(What is expected)
Give only a number in reply. It should be how many lines in the records contain the string "weak".

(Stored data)
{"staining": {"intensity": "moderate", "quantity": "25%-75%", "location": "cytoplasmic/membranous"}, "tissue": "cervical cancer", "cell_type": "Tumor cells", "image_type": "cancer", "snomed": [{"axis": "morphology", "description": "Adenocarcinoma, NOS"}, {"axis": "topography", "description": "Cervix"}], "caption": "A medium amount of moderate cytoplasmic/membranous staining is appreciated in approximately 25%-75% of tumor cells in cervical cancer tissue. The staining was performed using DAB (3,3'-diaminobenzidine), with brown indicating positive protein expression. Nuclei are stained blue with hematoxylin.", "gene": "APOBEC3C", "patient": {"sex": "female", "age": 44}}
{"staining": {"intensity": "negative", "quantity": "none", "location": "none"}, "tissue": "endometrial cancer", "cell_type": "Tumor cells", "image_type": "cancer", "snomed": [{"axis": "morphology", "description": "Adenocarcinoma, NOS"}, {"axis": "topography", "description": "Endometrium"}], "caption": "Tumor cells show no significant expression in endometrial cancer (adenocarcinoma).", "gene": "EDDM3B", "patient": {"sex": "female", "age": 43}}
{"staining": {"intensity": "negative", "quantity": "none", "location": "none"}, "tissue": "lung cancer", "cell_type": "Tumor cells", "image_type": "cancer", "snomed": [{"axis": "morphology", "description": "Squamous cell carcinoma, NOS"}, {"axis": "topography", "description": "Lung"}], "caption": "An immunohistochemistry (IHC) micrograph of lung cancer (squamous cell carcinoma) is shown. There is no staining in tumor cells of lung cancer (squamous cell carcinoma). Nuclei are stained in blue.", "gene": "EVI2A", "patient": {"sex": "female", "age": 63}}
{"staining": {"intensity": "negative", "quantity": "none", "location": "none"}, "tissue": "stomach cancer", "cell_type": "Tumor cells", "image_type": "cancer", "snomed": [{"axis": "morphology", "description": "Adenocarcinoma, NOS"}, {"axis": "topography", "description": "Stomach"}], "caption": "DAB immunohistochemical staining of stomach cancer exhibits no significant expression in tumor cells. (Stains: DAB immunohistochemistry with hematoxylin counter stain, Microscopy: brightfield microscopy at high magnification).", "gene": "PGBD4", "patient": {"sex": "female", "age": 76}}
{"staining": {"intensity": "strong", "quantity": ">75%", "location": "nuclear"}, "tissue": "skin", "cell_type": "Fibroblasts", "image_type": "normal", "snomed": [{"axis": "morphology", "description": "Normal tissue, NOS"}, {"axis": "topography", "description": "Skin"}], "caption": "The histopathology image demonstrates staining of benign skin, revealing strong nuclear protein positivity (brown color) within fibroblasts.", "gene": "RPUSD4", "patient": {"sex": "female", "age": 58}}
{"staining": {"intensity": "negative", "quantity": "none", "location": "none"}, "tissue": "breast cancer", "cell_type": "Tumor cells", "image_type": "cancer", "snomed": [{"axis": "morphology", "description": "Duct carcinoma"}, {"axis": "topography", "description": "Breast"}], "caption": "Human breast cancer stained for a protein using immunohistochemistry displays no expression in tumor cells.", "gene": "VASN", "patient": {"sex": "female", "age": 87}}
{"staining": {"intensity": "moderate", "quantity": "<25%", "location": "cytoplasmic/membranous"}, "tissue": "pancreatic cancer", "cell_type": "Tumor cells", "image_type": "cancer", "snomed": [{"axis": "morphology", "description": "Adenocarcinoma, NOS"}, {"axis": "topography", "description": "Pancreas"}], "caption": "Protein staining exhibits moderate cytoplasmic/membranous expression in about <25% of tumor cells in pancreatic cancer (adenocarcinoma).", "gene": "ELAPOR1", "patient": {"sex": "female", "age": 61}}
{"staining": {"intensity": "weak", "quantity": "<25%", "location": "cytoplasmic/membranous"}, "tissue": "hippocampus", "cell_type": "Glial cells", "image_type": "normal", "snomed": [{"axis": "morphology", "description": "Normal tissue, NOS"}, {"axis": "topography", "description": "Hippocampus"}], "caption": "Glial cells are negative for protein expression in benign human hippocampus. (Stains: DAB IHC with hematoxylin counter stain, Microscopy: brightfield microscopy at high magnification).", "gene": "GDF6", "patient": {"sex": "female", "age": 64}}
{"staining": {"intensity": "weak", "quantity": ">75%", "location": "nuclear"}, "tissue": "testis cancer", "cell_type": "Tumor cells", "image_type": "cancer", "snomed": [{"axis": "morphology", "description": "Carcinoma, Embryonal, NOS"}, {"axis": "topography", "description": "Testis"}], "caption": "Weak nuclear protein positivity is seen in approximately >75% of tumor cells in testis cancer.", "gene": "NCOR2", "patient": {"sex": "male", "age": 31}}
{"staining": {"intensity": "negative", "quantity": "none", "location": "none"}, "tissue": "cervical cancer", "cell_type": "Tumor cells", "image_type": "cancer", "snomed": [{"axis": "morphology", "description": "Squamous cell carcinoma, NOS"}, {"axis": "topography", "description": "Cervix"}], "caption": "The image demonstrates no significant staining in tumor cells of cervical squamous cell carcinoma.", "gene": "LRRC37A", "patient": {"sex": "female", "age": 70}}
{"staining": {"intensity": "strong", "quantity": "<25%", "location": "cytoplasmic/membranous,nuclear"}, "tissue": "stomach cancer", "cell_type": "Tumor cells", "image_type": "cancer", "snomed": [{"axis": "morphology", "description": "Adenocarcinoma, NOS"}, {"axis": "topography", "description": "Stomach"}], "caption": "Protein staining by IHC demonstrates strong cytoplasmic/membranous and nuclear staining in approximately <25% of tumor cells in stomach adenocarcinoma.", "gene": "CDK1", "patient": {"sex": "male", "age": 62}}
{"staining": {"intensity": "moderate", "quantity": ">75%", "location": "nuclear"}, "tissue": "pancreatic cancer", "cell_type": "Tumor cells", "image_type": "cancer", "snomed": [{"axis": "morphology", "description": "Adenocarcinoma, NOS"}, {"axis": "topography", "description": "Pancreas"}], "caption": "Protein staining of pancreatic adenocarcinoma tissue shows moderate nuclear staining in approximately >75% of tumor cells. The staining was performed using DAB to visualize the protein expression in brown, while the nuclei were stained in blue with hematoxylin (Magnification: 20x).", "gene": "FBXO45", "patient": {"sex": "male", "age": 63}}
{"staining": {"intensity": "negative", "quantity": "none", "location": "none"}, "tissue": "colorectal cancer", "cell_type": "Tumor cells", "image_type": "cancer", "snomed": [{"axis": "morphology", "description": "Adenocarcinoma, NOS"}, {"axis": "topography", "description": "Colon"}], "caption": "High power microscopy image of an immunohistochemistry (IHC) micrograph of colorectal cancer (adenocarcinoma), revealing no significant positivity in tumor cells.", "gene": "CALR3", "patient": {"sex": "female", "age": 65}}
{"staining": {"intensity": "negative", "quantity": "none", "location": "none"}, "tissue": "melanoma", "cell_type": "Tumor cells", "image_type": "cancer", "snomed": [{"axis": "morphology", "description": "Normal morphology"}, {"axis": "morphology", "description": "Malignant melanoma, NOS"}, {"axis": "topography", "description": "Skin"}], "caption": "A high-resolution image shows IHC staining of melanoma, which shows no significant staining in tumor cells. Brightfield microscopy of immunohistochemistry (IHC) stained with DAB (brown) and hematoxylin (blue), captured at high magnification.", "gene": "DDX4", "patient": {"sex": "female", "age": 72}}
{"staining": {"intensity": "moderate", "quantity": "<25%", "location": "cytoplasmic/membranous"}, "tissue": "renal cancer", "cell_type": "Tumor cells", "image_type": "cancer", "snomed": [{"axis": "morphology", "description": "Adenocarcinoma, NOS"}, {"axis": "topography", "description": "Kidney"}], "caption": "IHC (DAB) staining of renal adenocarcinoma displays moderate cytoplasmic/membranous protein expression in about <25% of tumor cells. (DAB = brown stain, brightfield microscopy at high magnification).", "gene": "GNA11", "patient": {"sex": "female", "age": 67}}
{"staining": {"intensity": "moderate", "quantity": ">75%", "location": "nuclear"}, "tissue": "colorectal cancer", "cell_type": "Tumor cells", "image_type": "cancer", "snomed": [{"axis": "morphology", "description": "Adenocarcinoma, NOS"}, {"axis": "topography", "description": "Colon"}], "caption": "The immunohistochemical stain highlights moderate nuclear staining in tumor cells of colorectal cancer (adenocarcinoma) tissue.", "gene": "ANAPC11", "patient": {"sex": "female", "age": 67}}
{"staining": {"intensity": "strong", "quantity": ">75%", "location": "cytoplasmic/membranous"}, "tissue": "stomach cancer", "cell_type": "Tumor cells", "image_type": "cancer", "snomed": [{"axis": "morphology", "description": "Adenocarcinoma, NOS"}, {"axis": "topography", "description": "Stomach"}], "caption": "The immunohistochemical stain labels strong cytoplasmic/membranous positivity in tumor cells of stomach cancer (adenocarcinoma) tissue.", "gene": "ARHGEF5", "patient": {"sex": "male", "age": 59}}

(Output for this exercise)
2